Ajeet Kumar, left, with colleagues Sujit Kumar Roy, centre, and Kiran Nidhi 

IMAGE: Ajeet Kumar, left, with newly commissioned jail superintendent colleagues Kiran Nidhi, right, and Sujit Kumar Roy. The officers are awaiting their first posting. Photograph: Archana Masih/Rediff.com

Ajeet Kumar's journey is worth celebrating. It is a story that makes you revel in his success and cheer his accomplishment because it has been a tough passage to the sweet spot where he is today.

During a sombre moment in our conversation, he speaks about the untimely death of his father whom he lost in Class 7. The four siblings and mother received Rs 1 lakh as compensation for his death which they put in a fixed deposit and survived on Rs 2,000 a month for nearly five years.

"We paid Rs 500 as rent and used the remaining amount on education and food," he says.

"My brother and I went to different houses to give tuitions after completing Class 10 and supported the family for five years. It helped me monetarily and the tuition routine kept me connected to studies," he recalls.

"The day you are comfortable, progress stops. Stay dissatisfied, stay hungry so that you can battle with circumstances," he says with modesty.

The two mantras for success, he says, are patience and drive.

Ajeet Kumar

IMAGE: Ajeet Kumar on the steps of the institute. "Jails are changing in India. I want to focus on improving the lives and livelihood prospects of prisoners," he says. Photograph: Archana Masih/Rediff.com

His KBC winning episode was aired in the auditorium of the institute with 350 officers, staff, warders and family. Ajeet Kumar had a small celebratory meal after the show.

Inspector General Mithilesh Mishra and Director Neeraj Kumar Jha presented him a special award for his win at the passing out parade.

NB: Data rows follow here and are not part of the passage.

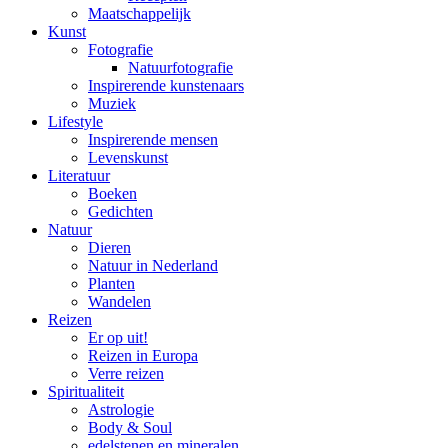
Maatschappelijk
Kunst
Fotografie
Natuurfotografie
Inspirerende kunstenaars
Muziek
Lifestyle
Inspirerende mensen
Levenskunst
Literatuur
Boeken
Gedichten
Natuur
Dieren
Natuur in Nederland
Planten
Wandelen
Reizen
Er op uit!
Reizen in Europa
Verre reizen
Spiritualiteit
Astrologie
Body & Soul
edelstenen en mineralen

He has been invited by his alma mater in Gaya, and the ancestral village is also awaiting his arrival.

Ajeet Kumar wants to set aside a part of the amount for the education of disadvantaged children and helping women convicts whose families refuse to accept them after they have served their prison sentence.

"There is a lot of stigma and I want to use some of the amount to help them be self sufficient," he says

He also wants to focus on improving the lives of prisoners by creating a better environment.

"Telangana jails look like resorts with flowers and trees. Prisoners spend a minimum of 20 years in the jail and most often suffer from depression. I want to create a healthy space for them. Our jails have changed a lot and I want to improve them further," he says.

The other thing he will do with the prize money is buy a flat in Patna.

From the rented home where he paid Rs 500 a month in the 1990s to a home he has earned because he believed that knowledge is the only key that opens doors -- Ajeet Kumar's KBC win and his personal journey is a story worth cheering for.